About Us
Inform Diagnostics, a Fulgent Genetics Company, is a nationally recognized diagnostics laboratory focused on anatomic pathology subspecialties including gastrointestinal pathology, dermatopathology, urologic pathology, hematopathology, and breast pathology.
Founded in 2011, our parent entity, Fulgent Genetics, has evolved into a premier, full-service genomic testing company built around a foundational technology platform.
Through our diverse testing menu, Fulgent is focused on transforming patient care in oncology, anatomic pathology, infectious and rare diseases, and reproductive health. We believe that by providing a wide range of effective, flexible testing options in conjunction with best-in-class service and support, we can redefine the way medicine is managed for patients and clinicians alike.

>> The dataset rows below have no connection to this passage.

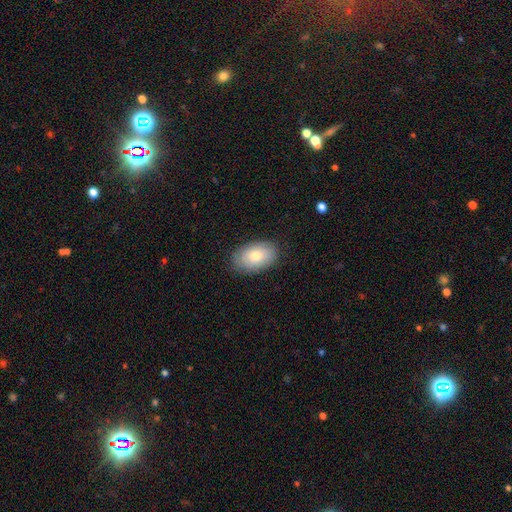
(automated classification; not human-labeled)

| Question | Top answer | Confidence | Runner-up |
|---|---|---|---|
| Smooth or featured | smooth | 78% | featured or disk (16%) |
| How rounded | in between | 91% | round (8%) |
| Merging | none | 85% | minor disturbance (11%) |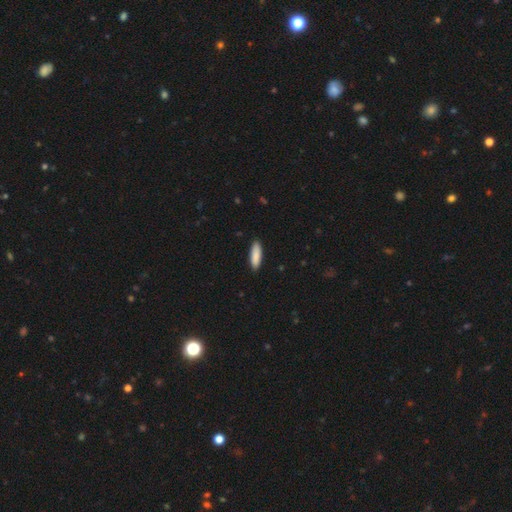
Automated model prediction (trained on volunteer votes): smooth 89%, star or artifact 5%, featured or disk 5%. Down the decision tree: how rounded — cigar-shaped (53%); merging — none (90%).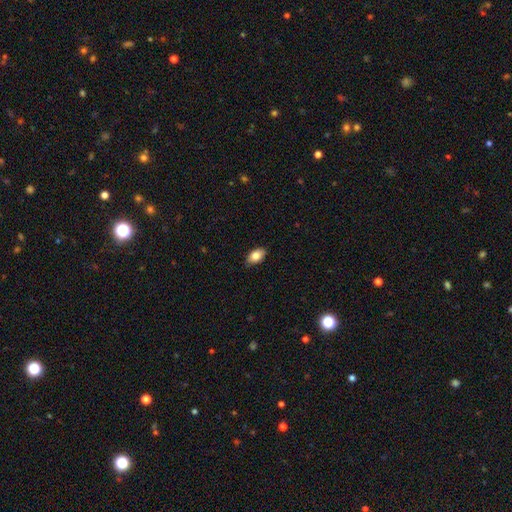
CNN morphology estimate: This is clearly a smooth galaxy (83%). How rounded: clearly in between (92%). Merging: clearly none (88%).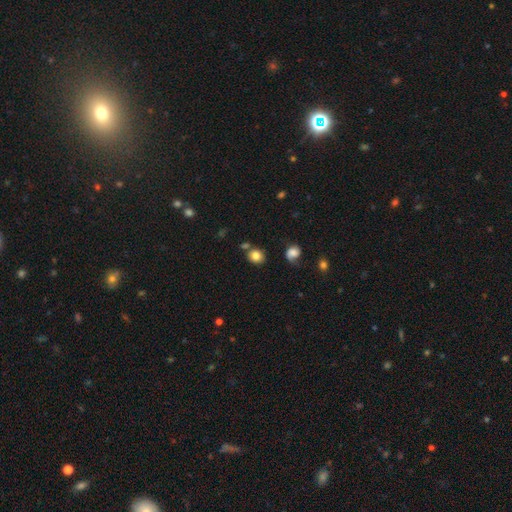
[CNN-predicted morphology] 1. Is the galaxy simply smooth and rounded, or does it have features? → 82% smooth, 11% star or artifact, 8% featured or disk.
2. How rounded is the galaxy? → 77% round, 22% in between, 1% cigar-shaped.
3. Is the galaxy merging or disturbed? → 74% none, 12% minor disturbance, 10% merger, 4% major disturbance.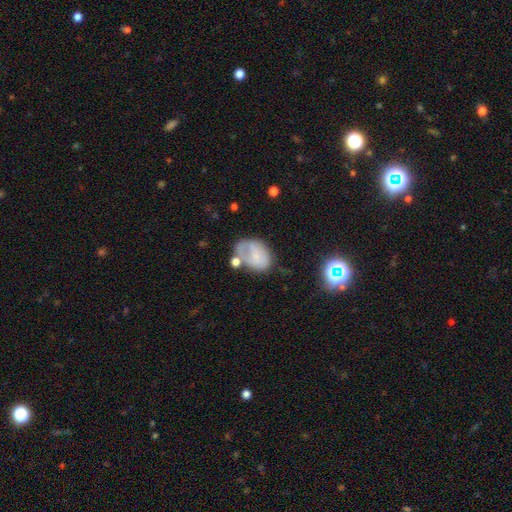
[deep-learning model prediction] Q: Smooth or featured?
A: smooth (57%); runner-up: featured or disk (31%)
Q: How rounded?
A: in between (77%); runner-up: round (22%)
Q: Merging?
A: none (36%); runner-up: minor disturbance (28%)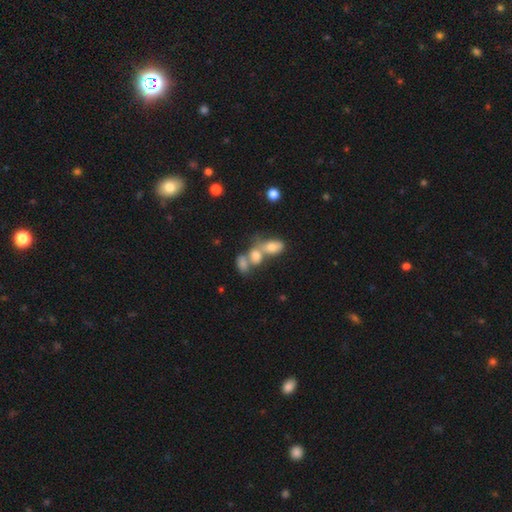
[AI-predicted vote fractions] smooth-or-featured: smooth: 67% | featured or disk: 19% | star or artifact: 13%
  how-rounded: in between: 78% | round: 19% | cigar-shaped: 3%
  merging: merger: 63% | none: 21% | minor disturbance: 9% | major disturbance: 6%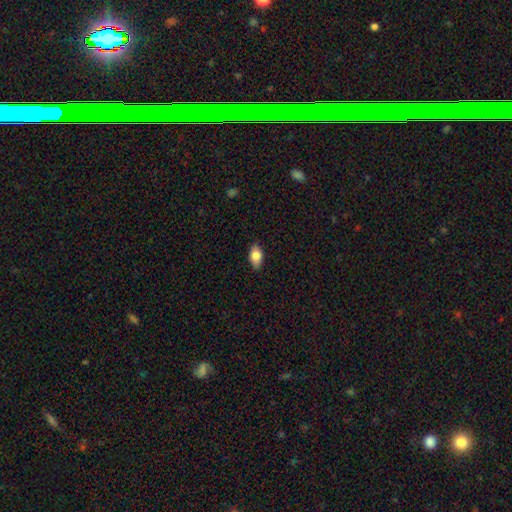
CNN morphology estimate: Smooth or featured? Predicted: smooth (p=0.80). How rounded? Predicted: in between (p=0.90). Merging? Predicted: none (p=0.85).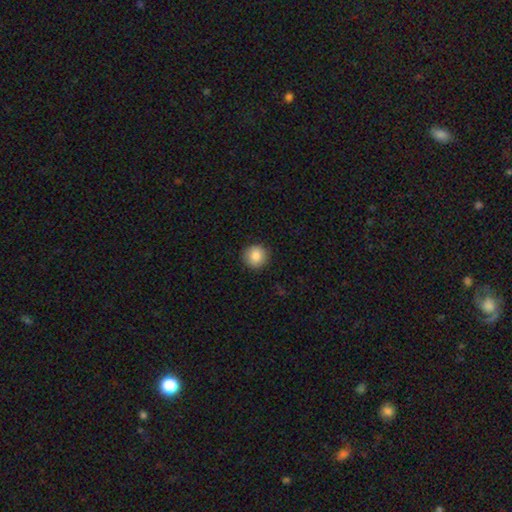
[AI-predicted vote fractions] smooth-or-featured: smooth: 86% | star or artifact: 9% | featured or disk: 5%
  how-rounded: round: 94% | in between: 5% | cigar-shaped: 1%
  merging: none: 91% | minor disturbance: 6% | major disturbance: 2% | merger: 1%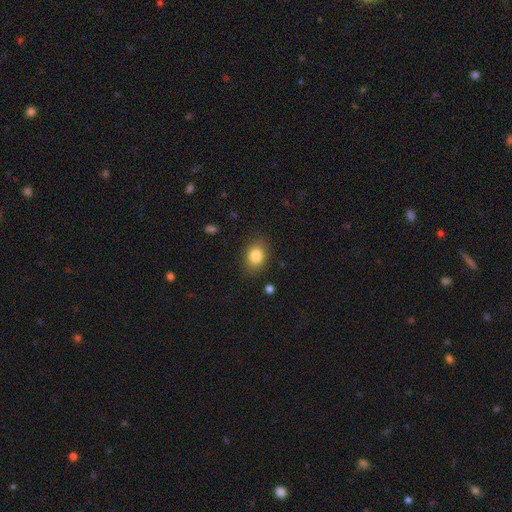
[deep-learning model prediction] smooth-or-featured: smooth: 83% | star or artifact: 9% | featured or disk: 8%
  how-rounded: in between: 63% | round: 36% | cigar-shaped: 1%
  merging: none: 84% | minor disturbance: 12% | major disturbance: 3% | merger: 1%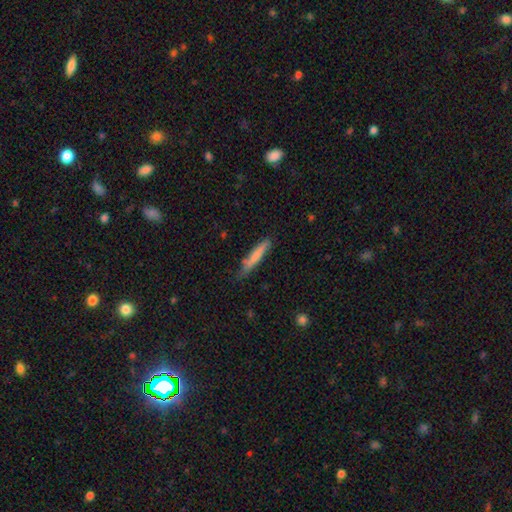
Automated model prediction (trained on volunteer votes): The model was most divided on "merging": none: 70%, minor disturbance: 23%, major disturbance: 4%, merger: 3%. More confident: how rounded — cigar-shaped (92%); smooth or featured — smooth (72%).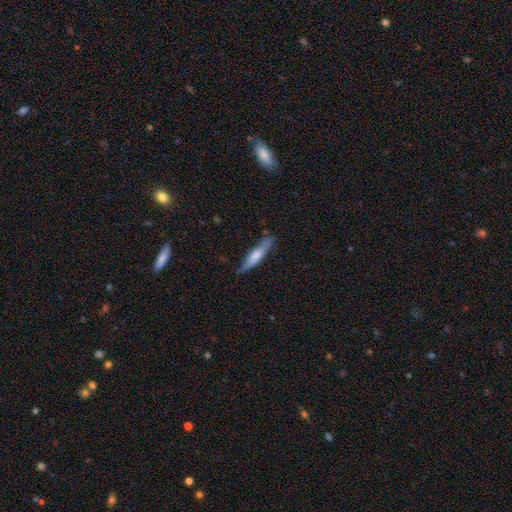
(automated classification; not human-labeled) Smooth or featured: smooth — 58% (featured or disk — 37%)
How rounded: cigar-shaped — 82% (in between — 16%)
Merging: none — 73% (minor disturbance — 21%)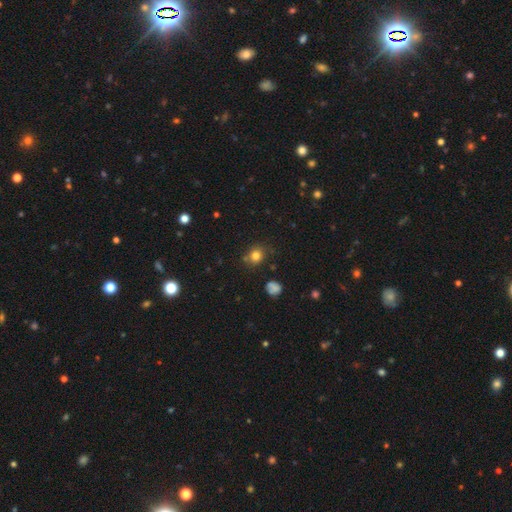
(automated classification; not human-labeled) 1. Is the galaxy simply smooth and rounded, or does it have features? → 80% smooth, 14% star or artifact, 7% featured or disk.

Since integrating with our therapeutic development business, Fulgent is also developing drug candidates for treating a broad range of cancers using a novel nanoencapsulation and targeted therapy platform. By merging our fields of expertise, we aim to become a fully integrated precision medicine company.
Summary of Position
Our Specialist will interact with patients, insurance carriers, medical facilities, and providers on a daily basis to ensure a seamless front-end benefits verification, coordination and authorization process for all tests. Our Specialist is responsible for providing excellent service by responding to questions from patients, clerical staff, and insurance companies, as well as identifying and resolving patient billing complaints. The Patient Benefits Specialist will review accounts for billing accuracy in order to maximize reimbursement. The Patient Benefits Specialist will have strong attention to detail with the aptitude to learn our medical billing and collections process specifically eligibility verification and prior authorization processes. Our Specialist is responsible to work, research, and resolve front end errors. The mission of the Specialist is to provide excellent customer service and performs a wide variety of complex patient benefits investigation, coordination, and billing duties.
Key Job Elements
- Communicates with various regional and national payers, including Federal, State, Third Party (HMO,PPO, IPA, TPA Indemnity) to validate health plan eligibility, benefits, deductibles and maintains accurate documentation.

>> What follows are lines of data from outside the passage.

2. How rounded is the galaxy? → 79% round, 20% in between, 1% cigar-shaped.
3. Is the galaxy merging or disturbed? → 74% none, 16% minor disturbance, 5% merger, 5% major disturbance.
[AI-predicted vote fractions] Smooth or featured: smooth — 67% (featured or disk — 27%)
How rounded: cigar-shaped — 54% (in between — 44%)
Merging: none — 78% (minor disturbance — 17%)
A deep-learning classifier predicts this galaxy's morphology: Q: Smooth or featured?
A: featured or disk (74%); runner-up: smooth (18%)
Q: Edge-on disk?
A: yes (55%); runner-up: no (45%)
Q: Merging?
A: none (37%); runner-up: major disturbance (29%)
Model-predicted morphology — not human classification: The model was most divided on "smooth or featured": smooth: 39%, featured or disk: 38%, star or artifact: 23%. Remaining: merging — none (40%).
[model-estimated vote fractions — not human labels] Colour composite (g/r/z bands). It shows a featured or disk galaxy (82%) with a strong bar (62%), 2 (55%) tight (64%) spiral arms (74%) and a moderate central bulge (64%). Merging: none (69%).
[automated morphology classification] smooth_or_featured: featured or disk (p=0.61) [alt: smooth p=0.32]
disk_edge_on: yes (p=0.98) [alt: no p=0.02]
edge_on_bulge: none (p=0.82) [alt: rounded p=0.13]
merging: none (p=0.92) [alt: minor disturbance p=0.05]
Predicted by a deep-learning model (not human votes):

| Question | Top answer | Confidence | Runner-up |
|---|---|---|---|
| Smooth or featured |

- Serves as the point of contact for patients to ensure accurate communication of health plan benefits and eligibility and answers all patient concerns regarding coverage and billing details.
- Coordinates all patient and insurance billing for the medical laboratory; ensures that patient information is entered accurately, verify patient insurance eligibility and benefits, submit prior authorizations and submit clean claims to insurance companies on a daily basis.
- Reviews physician referrals for completeness and accuracy ensuring the referral includes patient information, diagnosis code, type of service, physician signature, date and authorization number is required. Faxes referral to referring physician if information is incomplete.
- Establishes payment plans to help patients manage their payments, provide customer service to patients.
- Prepares, reviews, and transmits claims using billing software, including electronic and paper claim processing.
- Confirms patient demographic, insurance and referring physician information is accurately entered into system.
- Identifies and bills secondary or tertiary insurances.
- Provides case progress, insurance inquiry and reimbursement report to management.
- Maintains contact with patients and medical facilities and provides updates on authorization progress and case processing status.
- Maintains patient confidentiality as per the Health Insurance Portability and Accountability Act of1996 (HIPPA).
- Performs other related duties or special projects as assigned.